**Excerpt**
- - - - -

PCIe Gen2 x4 interface for FPGA ↔ CPU ↔ GPU communication, enabling:

  • BBO stream transfer from FPGA to CPU (C2H DMA)
  • Control commands from CPU to FPGA (H2C DMA + AXI-Lite)
  • Zero-copy data path to GPU (CUDA pinned memory)

Architecture

┌─────────────────────────────────────────────────────────────────────────┐
│                         Host PC (Linux)                                  │
│  ┌─────────────────────────────────────────────────────────────────────┐│
│  │                     User Space Application                          ││
│  │  ┌─────────────┐  ┌─────────────┐  ┌────────────────────────────┐  ││
│  │  │ BBO Reader  │  │  Control    │  │   CUDA Pinned Memory       │  ││
│  │  │ (C2H DMA)   │  │  Writer     │  │   (GPU Zero-Copy)          │  ││
│  │  └──────┬──────┘  └──────┬──────┘  └─────────────┬──────────────┘  ││
│  └─────────┼────────────────┼───────────────────────┼──────────────────┘│
│            │                │                       │                    │
│  ┌─────────┼────────────────┼───────────────────────┼──────────────────┐│
│  │         │      XDMA Linux Kernel Driver          │                  ││
│  │         ▼                ▼                       ▼                  ││
│  │  /dev/xdma0_c2h_0  /dev/xdma0_h2c_0  /dev/xdma0_user              ││
│  └─────────────────────────────────────────────────────────────────────┘│
└─────────────────────────────────────────────────────────────────────────┘
                              │ PCIe Gen2 x4 (~2 GB/s)

- - - - -

**Extracted information**
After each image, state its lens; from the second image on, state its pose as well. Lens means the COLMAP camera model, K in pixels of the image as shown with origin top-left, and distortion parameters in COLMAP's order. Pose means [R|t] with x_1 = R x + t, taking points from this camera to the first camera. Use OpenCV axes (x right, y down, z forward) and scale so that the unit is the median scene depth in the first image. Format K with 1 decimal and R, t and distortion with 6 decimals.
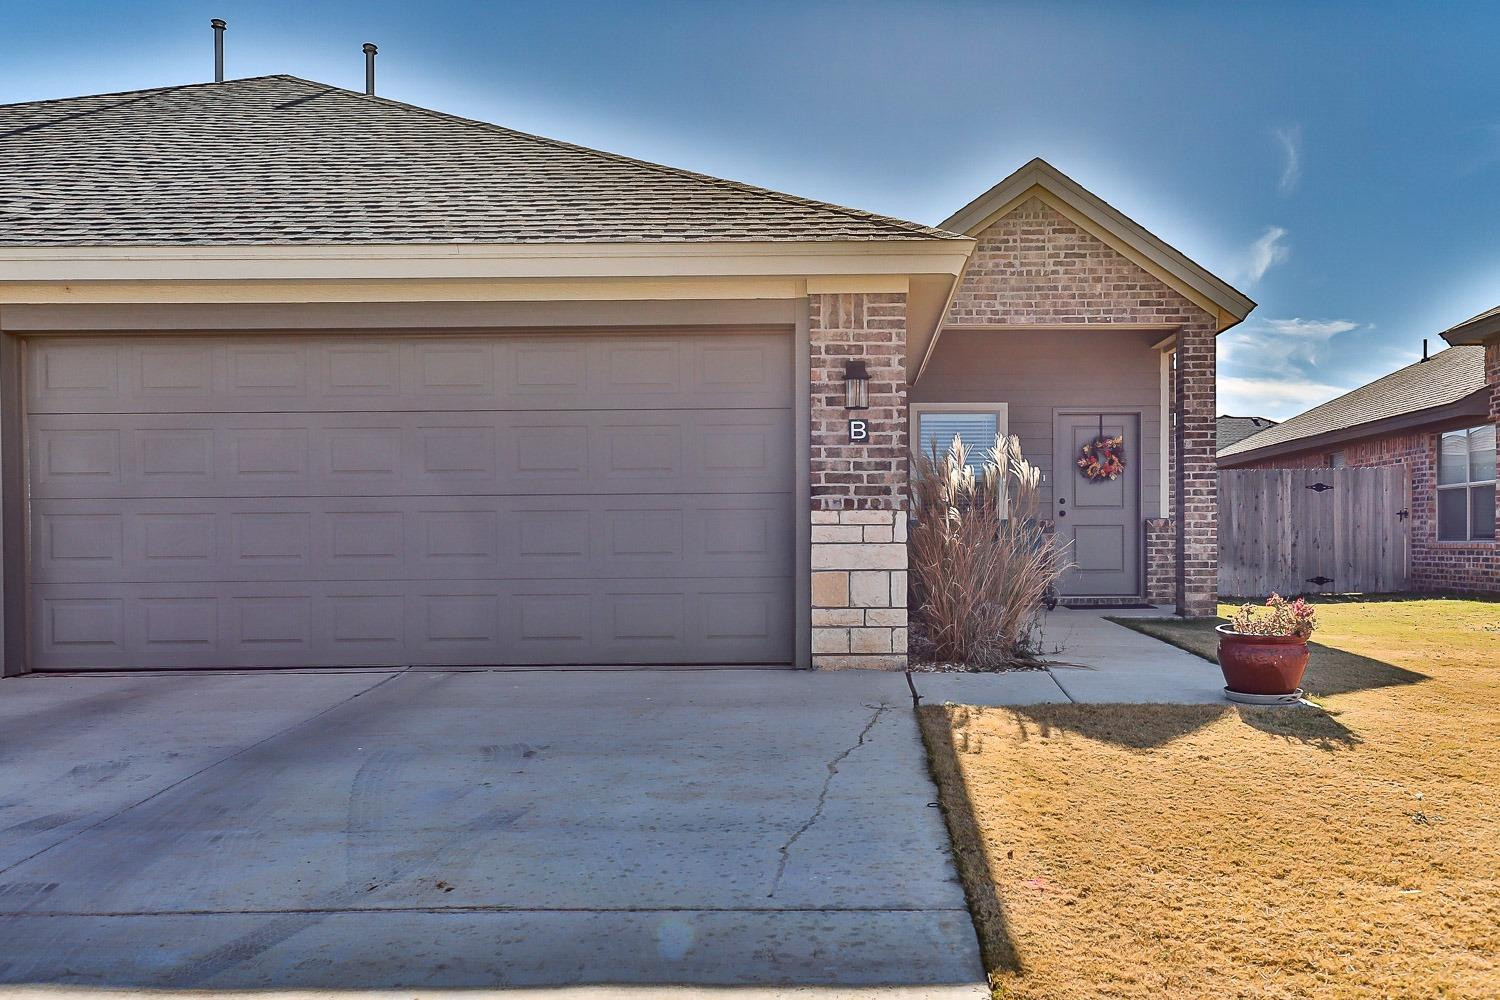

- - - - -

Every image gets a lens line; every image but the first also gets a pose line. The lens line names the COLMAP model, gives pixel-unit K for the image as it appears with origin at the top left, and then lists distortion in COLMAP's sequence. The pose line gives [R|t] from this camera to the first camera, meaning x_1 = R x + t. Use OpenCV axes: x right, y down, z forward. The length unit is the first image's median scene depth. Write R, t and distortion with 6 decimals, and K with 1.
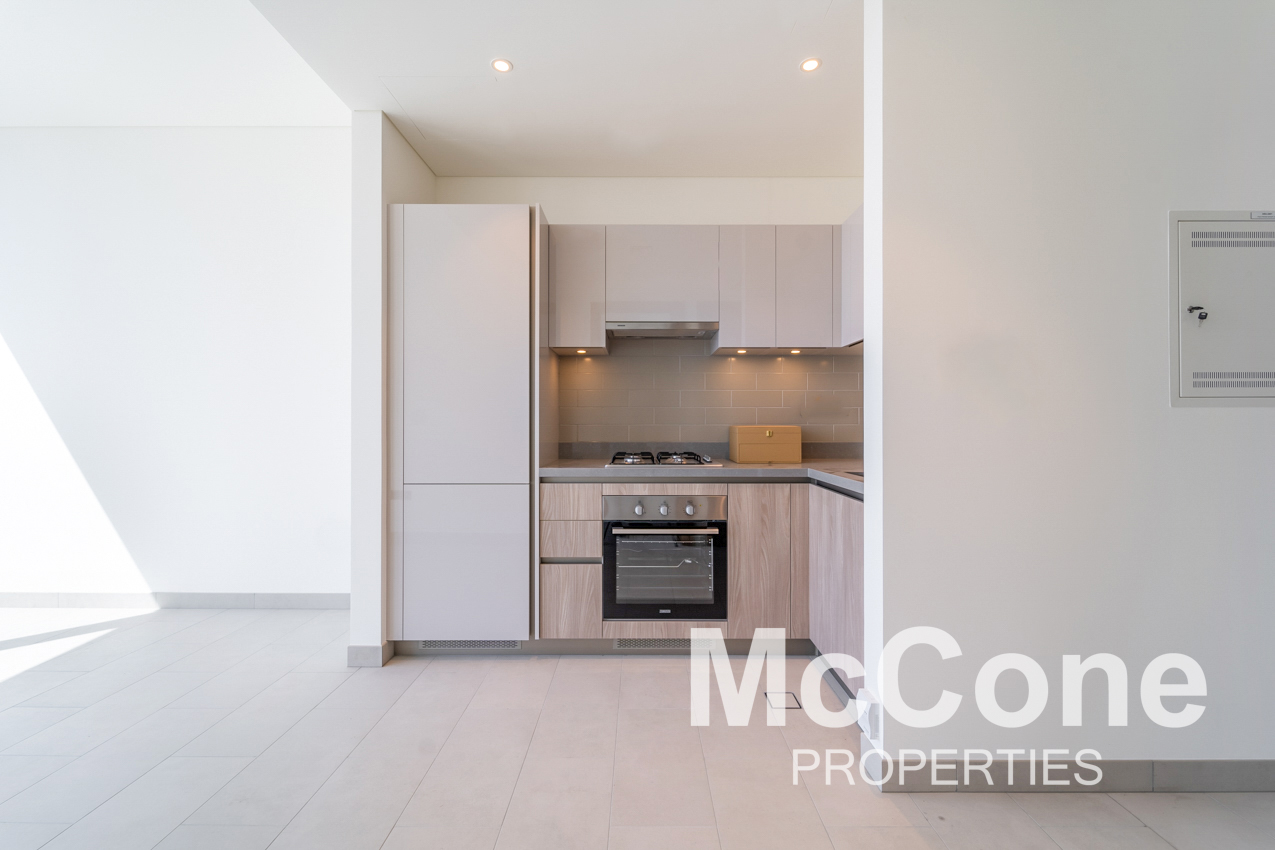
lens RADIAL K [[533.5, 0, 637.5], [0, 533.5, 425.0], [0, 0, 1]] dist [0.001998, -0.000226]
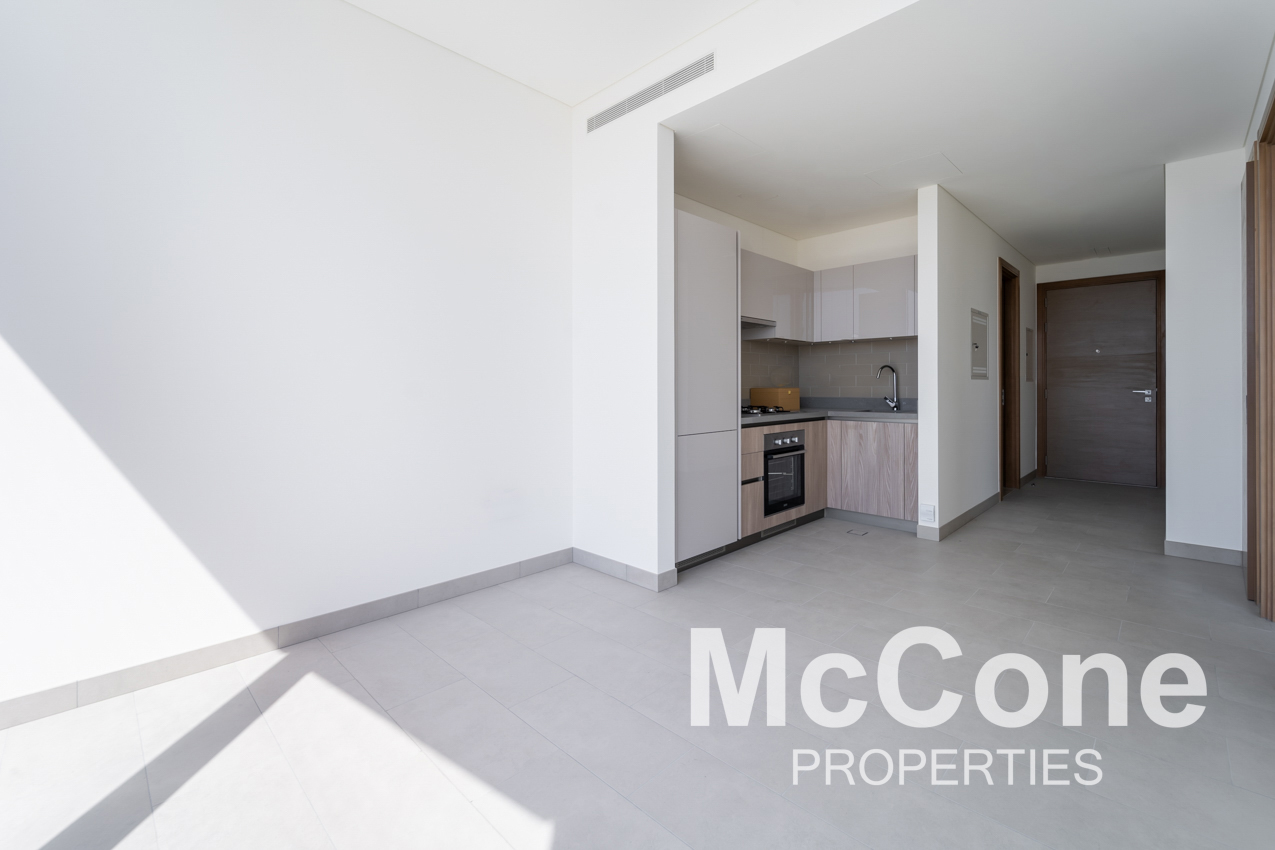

- - - - -

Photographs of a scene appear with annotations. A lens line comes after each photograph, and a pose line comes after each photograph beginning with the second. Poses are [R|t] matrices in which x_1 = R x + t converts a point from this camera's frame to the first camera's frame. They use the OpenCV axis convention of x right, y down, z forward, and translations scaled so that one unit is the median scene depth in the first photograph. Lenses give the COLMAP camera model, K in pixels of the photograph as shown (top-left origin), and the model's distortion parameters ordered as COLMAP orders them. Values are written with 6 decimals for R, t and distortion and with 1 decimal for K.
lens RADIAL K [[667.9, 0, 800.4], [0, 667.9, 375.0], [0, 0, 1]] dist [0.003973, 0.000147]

- - - - -

**Parts of the exercise**
**a.** According to the PCIe interface excerpt, what kind of memory provides the zero-copy data path to the GPU?
**b.** Reproduce the PCIe interface excerpt from "PCIe Gen2 x4 interface" to "DMA + AXI-Lite)".

**Completed exercise**
**a.** CUDA pinned memory

**b.**
PCIe Gen2 x4 interface for FPGA ↔ CPU ↔ GPU communication, enabling:

  • BBO stream transfer from FPGA to CPU (C2H DMA)
  • Control commands from CPU to FPGA (H2C DMA + AXI-Lite)